Parmi les films en compétition de l’édition 2023 du festival Cinéma du Réel, nous retrouvons Onlookers de la cinéaste américaine Kimi Takesue. Dans cette succession de séquences de la vie quotidienne au Laos, le film interroge notre rapport au voyage à travers la présence de nombreux touristes.
Le film dure 70 minutes et se compose de vagues de plans fixes de longueur moyenne. De la ville à la campagne, nous voyons le quotidien des laotiens et leur vie commune avec les touristes de tous horizons. Des scènes de rue devant des boutiques, la procession de moines bouddhistes, le débarquement de touristes en barque, ou encore la visite de sites touristiques et des choix de cartes postales à envoyer, sont autant de saynètes qui rythment le film et plongent le spectateur dans un doux état de contemplation. Quelques mots en laotien, en mandarin, en français ou en anglais, des pancartes en coréen, en anglais et en laotien se mêlent les uns les autres pour devenir une image au sens le plus pur du terme, une photographie du Laos des années 2020.
Le travail de Kimi Takesue, évidemment, n’est pas aussi simple que l’épure des images ne pourrait le laisser supposer. Onlookers signifie « spectateurs » en anglais. Ce titre est intéressant et dénote déjà l’intention de la réalisatrice. On pourrait diviser les images du film en deux catégories : les plans « locaux » et les plans « touristes », relativement distincts et s’alternant avec une certaine constance. La tentation sur un tel sujet serait d’établir une critique du tourisme de masse venant perturber la beauté des lieux et la tranquillité des habitants. Onlookers montre au contraire comment la tranquillité demeure dans ces décors magnifiques et ne soumet aucun heurt à la caméra, comme s’ils n’existaient pas ou étaient trop marginaux pour représenter la réalité du contexte. Les spectateurs du titre sont alors ces touristes venus goûter à cette tranquillité, à cette beauté terrassante des lieux.
Le contact des voyageurs avec les Laotiens, en revanche, semble relativement pauvre, en témoigne le cloisonnement des plans : il n’existe pas de scènes d’échanges entre les locaux et les touristes, et il s’agit du propos politique du film. Être spectateur, c’est seulement regarder, sans prendre part à l’action à laquelle on assiste. Ce n’est donc pas nouer des liens ; telle pourrait être la justification du titre du film. Dès lors, Onlookers questionne le rapport des êtres humains de cultures différentes. Est-il possible de s’adonner aux voyages en se débarrassant de parler, de rencontrer ? Onlookers peut être analysé de la sorte. En évitant les atermoiements narratifs que la fiction et le documentaire peuvent offrir, en abandonnant toute bande originale (le mantra de Tsai Ming-liang…), en transformant les paroles des personnages/intervenants/figurants en brouhaha, Kimi Takesue va droit au but et accouche d’un travail non-narratif, dont l’efficacité, la sincérité et même le beauté plastique qui demeure, donnent à ses propres spectateurs de quoi nourrir une réflexion posée.
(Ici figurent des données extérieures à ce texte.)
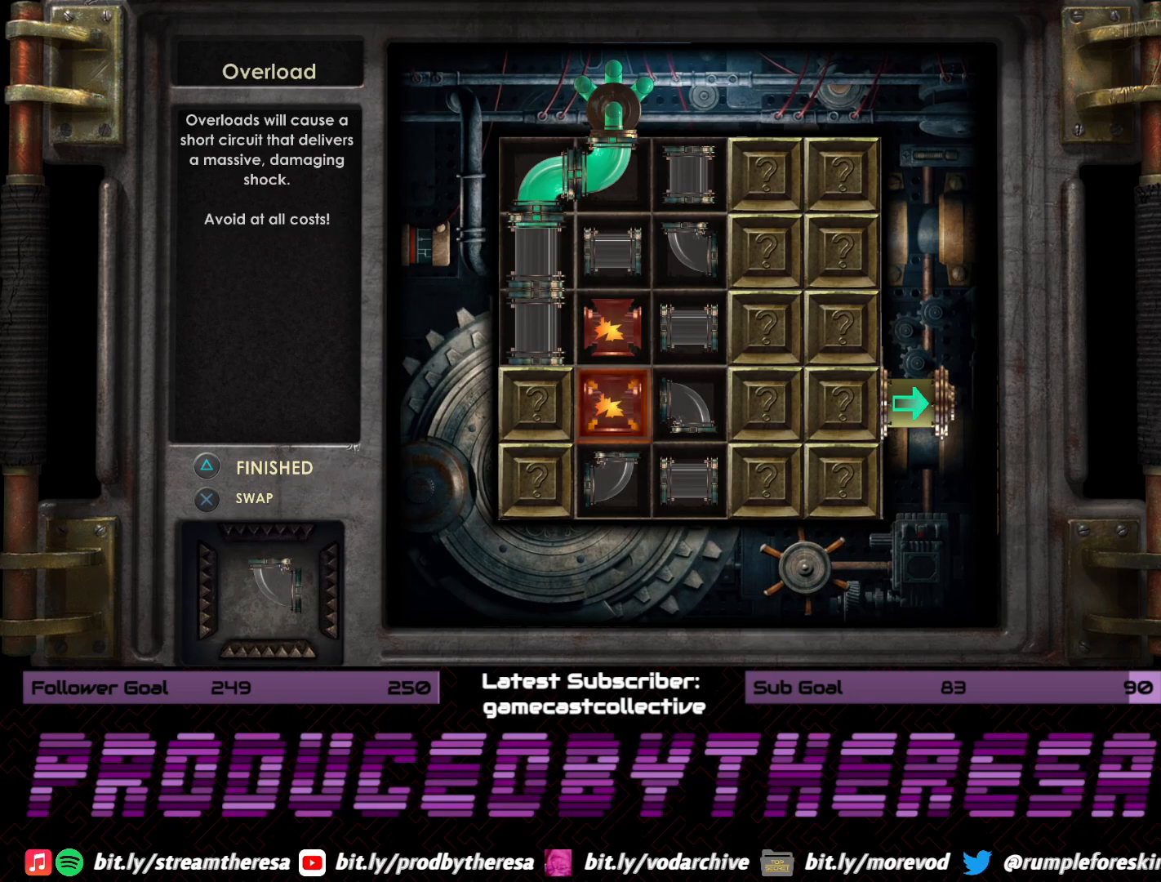
{"dt_ms": 500, "buttons": [], "left_stick": "center", "right_stick": "center", "events": [[67, "DPAD_LEFT", "down"], [150, "CROSS", "down"], [183, "DPAD_LEFT", "up"], [300, "CROSS", "up"]]}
La portée intellectuelle d’Onlookers est certaine, et sans oublier les sensations que peuvent procurer l’art cinématographique (par l’image et les sons), le film se révèle tout à fait pertinent. La forme et le fond épousent l’intention de la cinéaste de manière pure et parfaite. 70 minutes d’une redoutable efficacité.
Maxime Bauer.
Onlookers de Kimi Takesue. Etats-Unis/Laos. 2023. Projeté au festival Cinéma du Réel 2023.